- [Consigna]
Según el fragmento, ¿en qué ciudad decidió probar suerte después de dejar la facultad?

- [Fragmento citado]
◆ ◆ ◆ ◆ ◆

No era lo suyo. “Te enseñan a defender al poderoso. A encontrar los resquicios legales para proteger ante la ley al que tiene dinero”, cuenta. Empezó a combinar sus estudios con varios trabajos de camarera para poder enviar dinero a su familia, y terminó dejando unos estudios que no le gustaban. Era la época de Sarkozy, con una políticas de extranjería muy dura, y al abandonar la facultad perdió también el permiso de residencia. Decidió entonces probar suerte en Barcelona, donde también tenía a una tía, con la que aún vive, y lo hará hasta que regrese a Mbour, cuando termine la carrera, como tiene muy claro que hará. Ambas cosas.

◆ ◆ ◆ ◆ ◆

Listado de un conjunto de datos:
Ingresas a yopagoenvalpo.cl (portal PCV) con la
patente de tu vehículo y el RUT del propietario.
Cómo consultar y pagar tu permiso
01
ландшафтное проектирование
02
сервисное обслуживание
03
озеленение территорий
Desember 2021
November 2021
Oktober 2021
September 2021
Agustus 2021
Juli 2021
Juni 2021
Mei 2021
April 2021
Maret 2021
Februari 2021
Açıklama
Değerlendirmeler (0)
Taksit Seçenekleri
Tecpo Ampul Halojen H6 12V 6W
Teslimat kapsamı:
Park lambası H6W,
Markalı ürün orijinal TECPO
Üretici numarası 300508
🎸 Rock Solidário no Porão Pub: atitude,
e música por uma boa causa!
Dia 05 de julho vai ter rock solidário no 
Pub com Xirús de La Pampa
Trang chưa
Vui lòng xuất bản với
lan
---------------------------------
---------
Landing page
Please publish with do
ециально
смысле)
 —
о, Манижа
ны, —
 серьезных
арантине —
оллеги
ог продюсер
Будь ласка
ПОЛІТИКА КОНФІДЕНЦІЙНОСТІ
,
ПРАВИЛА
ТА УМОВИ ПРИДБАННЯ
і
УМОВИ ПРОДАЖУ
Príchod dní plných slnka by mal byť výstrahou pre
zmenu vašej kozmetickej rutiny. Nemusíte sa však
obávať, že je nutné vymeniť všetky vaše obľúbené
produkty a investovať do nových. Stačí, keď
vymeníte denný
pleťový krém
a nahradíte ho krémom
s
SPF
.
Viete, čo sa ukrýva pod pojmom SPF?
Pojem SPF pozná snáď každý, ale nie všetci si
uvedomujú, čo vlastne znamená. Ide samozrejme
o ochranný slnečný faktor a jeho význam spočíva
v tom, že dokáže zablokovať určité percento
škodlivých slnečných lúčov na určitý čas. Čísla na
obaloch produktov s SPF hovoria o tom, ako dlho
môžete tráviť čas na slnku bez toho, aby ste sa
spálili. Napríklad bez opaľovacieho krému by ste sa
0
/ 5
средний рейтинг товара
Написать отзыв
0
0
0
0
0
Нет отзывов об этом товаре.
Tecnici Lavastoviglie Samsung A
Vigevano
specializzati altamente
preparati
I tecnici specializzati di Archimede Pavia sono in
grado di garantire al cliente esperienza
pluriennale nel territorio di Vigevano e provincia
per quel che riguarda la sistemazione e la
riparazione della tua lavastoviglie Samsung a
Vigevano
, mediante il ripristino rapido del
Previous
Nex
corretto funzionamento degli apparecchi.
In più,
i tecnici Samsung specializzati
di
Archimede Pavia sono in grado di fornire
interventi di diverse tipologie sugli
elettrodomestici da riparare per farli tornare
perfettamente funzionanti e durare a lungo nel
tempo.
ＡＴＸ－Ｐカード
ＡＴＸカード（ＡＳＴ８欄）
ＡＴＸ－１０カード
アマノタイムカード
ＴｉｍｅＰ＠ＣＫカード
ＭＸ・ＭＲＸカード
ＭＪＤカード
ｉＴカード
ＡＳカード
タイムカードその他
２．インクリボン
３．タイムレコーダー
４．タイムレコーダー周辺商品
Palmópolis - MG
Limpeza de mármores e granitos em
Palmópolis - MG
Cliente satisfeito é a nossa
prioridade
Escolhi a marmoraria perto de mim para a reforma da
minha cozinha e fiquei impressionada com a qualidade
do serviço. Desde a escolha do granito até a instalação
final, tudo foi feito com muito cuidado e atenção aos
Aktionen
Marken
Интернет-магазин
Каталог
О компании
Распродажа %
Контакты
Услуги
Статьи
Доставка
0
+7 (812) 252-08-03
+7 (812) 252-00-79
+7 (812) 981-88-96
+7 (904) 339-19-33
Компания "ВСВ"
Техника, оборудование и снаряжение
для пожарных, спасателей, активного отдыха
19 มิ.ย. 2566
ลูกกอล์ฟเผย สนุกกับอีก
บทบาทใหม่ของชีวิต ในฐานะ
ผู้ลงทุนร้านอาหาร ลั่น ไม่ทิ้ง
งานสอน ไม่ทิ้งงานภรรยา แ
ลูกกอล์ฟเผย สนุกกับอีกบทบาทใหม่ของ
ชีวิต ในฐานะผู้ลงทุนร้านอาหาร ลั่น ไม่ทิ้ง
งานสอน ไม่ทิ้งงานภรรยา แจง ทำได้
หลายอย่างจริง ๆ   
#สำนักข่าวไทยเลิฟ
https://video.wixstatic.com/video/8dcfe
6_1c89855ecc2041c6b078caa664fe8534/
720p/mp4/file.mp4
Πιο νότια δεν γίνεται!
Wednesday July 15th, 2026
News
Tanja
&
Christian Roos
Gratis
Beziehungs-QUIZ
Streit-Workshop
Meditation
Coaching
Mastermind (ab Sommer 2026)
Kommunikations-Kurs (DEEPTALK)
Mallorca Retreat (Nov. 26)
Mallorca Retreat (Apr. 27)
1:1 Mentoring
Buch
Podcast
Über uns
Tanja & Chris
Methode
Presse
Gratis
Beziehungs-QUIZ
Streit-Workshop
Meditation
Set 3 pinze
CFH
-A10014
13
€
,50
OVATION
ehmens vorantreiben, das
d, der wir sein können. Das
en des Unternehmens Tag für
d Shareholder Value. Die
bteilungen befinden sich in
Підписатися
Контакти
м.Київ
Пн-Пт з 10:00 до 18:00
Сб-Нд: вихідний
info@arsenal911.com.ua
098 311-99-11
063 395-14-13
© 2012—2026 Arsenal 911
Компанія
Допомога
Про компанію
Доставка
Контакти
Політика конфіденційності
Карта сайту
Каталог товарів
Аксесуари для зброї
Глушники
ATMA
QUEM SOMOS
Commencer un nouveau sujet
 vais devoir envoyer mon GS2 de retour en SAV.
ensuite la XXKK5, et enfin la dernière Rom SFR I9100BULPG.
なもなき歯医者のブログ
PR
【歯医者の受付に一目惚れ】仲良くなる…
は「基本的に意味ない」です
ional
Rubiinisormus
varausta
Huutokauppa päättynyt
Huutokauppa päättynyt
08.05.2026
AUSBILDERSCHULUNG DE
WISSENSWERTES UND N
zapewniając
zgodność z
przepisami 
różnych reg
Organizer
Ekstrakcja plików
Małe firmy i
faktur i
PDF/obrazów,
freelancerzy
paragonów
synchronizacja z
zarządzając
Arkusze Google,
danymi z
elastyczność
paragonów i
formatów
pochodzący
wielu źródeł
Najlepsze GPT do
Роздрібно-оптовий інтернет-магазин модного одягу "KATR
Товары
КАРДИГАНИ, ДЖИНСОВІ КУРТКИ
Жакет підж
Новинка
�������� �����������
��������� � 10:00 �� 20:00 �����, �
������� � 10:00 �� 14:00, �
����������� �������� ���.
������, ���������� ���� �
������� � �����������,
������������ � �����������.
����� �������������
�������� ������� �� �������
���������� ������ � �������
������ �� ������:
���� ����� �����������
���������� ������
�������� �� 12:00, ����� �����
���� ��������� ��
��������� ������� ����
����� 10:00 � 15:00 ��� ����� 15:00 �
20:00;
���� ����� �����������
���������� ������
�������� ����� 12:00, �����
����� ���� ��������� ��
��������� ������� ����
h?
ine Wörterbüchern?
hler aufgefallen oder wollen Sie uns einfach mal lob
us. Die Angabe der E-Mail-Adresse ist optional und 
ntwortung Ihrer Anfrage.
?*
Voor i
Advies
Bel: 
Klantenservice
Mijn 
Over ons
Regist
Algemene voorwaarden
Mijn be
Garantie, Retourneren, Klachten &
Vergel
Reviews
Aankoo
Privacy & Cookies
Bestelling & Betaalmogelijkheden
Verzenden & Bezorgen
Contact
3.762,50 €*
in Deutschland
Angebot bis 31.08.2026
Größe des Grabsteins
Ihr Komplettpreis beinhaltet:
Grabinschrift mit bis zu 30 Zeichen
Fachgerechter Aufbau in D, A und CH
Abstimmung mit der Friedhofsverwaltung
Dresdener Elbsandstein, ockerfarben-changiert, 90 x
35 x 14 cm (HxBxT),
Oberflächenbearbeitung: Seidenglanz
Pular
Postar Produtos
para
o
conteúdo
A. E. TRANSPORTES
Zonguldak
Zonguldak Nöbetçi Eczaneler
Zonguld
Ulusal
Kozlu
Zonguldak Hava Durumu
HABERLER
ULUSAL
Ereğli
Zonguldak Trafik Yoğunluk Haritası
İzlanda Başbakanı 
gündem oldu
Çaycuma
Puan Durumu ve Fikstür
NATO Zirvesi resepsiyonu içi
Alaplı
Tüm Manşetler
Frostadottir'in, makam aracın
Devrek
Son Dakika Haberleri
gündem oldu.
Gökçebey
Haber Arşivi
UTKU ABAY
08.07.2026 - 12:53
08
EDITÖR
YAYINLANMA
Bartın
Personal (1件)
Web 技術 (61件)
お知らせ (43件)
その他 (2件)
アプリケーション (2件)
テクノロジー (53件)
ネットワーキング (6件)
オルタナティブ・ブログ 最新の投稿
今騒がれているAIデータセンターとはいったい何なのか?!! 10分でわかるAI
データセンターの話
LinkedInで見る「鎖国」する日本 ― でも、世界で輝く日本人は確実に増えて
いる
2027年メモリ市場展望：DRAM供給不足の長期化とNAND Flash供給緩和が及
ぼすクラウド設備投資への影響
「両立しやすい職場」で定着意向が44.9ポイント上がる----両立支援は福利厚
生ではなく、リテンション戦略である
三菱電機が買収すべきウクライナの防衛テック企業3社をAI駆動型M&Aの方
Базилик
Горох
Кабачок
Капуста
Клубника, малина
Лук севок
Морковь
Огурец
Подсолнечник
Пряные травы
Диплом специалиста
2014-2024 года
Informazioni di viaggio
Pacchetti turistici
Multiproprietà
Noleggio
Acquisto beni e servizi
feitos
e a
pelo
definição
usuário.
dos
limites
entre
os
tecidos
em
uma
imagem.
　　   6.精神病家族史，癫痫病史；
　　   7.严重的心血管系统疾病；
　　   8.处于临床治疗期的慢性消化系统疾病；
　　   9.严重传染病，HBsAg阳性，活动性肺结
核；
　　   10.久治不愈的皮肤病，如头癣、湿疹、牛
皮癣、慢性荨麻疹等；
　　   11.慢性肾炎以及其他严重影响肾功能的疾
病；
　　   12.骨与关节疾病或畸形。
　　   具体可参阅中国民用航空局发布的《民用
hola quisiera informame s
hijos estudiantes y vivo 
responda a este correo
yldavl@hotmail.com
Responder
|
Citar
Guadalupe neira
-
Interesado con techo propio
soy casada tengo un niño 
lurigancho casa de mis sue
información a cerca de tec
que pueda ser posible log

◆ ◆ ◆ ◆ ◆

- [Tu respuesta]
En Barcelona, donde también tenía a una tía.